Her playful madness gone, she answered with but one word: “Death.”
“He wouldn’t …” I trailed off, knowing the words I intended to voice were hollow. He was my friend, but could a stranger be a friend? Did I know him enough to make claims on what he would do? Did I know him at all?
“It’s not that you don’t know him, it’s that you only know a part of him,” Addy said. “It’s not that he isn’t your friend, it’s that he is more. Much, much more.”
I looked away, ashamed. It had been some time since I’d been so easy to read without meaning to be. After years of practice and discipline, my armor of indifference was rusting away.

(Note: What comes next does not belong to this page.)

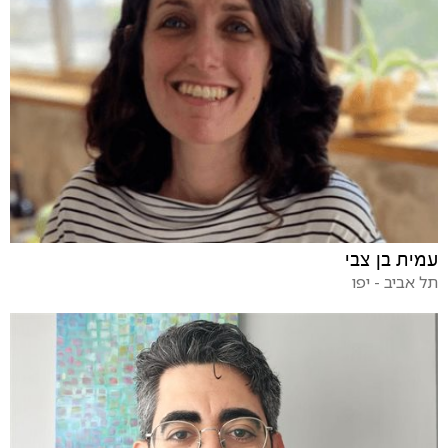
עמית בן צבי
תל אביב - יפו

She waved a hand at me. “I jest. The Prince is the most honorable of the gods. Trust me, I’ve met plenty enough to know and too many not to care. Just remember, Master is as fearsome as he is honorable and it is madness to arouse his discontent—be they man or god.”
“We could leave and close the door behind us,” I said, changing the subject. “The naftajar doesn’t have much in the way of speed.”
“No,” Addy said, watching the naftajar. “What it lacks in speed it makes up for in suppleness. There might be paths of escape I’m unable to identify. I will not take the risk. Best to keep guard and be sure.”
“Where exactly did Knite go?”
“To salvage what remains of his plans.”
My hand reached for the back of my head. I stopped myself mid-motion. “And when will he return?”
“Before the first bell.”
“And if he doesn’t?”
She eyed me, the intense stare and silence a prelude to her answer. “There’s a reason I call him fearsome, Aki. You’d best remember that.”